Mit einiger Zuversicht waren die Briten nach Zandvoort an die niederländische Nordseeküste gereist, hatten ihre Autos mit ein paar neuen Teilen versehen, um sich weiter vom Tabellenletzten Sauber absetzen zu können. Dann ist Training Nummer 3 am Samstagvormittag, letzter Test vor dem Qualifying. Der Amerikaner rast die Steilkurve 3 hoch, gerät rechts auf die Wiese, schleudert links in die Leitplanke, schlittert auf die Strecke zurück, der demolierte Rennwagen fängt Feuer. Sargeant rettet sich mit einem Hüpfer aus seinem Cockpit – seine Position bei Williams aber ist nicht mehr zu retten, die Geduld der Teambesitzer aufgebraucht.

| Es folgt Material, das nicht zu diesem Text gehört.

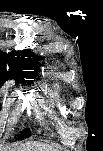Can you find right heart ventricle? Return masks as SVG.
<instances>
[{
	"label": "right heart ventricle",
	"mask_w": 103,
	"mask_h": 151,
	"mask_svg": "<svg viewBox=\"0 0 103 151\" xmlns=\"http://www.w3.org/2000/svg\"><path fill=\"white\" fill-rule=\"evenodd\" d=\"M50 100L52 107L57 111V113L64 119L68 118L70 109L65 95L61 92L58 86H54Z\"/></svg>",
	"instance_id": "obj_1"
}]
</instances>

Das Qualifying verpasst Sargeant, im Rennen wird er 16. Es bleibt seine letzte Fahrt für Williams, vielleicht überhaupt in der Formel 1. Das Team hatte sich wohl einiges erhofft von der Verpflichtung des Amerikaners, vorab Aufmerksamkeit in dessen Heimat – für den Rennstall und die Formel 1. Zurück bleiben ein Wrack und ein Scherbenhaufen.

Am Dienstag wurde der 23-Jährige entlassen und durch den Argentinier Franco Colapinto ersetzt, an diesem Wochenende in Monza sitzt der Williams-eigene Nachwuchspilot bereits hinter dem Steuer.

Vor drei Jahren war auch Sargeant hoffnungsvolles Talent in der Racing Driver Academy der Briten, stieg rasch auf, in der Formel 1 aber kam er nie richtig an. 2023 war er der teuerste Pilot des ganzen Feldes – was Schäden am Auto betraf. Viel besser wurde es 2024 nicht. Jetzt also endet das nächste amerikanische Gastspiel abrupt? Es passt in die Geschichte.

Keine Punkte – seit über 30 Jahren

Sargeant war der erste US-Fahrer in der Formel 1 seit Alexander Rossi, der 2015 beim Hinterherfahrteam Marussia zu fünf Einsätzen kam. Und der erste Stammfahrer seit Scott Speed, der 2006 und 2007 28 Grands Prix für Toro Rosso bestritt. Scott Speed! Was für ein Name! Punkte holten beide nie.

Als letzter Amerikaner tat das Michael Andretti vor über 30 Jahren, 1993 in Monza. Sein Vater Mario Andretti war in seinem Weltmeisterjahr 1978 der letzte Sieger aus den USA. Er gewann in Zandvoort, ausgerechnet.

Einziger US-Weltmeister bis heute: Mario Andretti, Formel-1-Champion 1978.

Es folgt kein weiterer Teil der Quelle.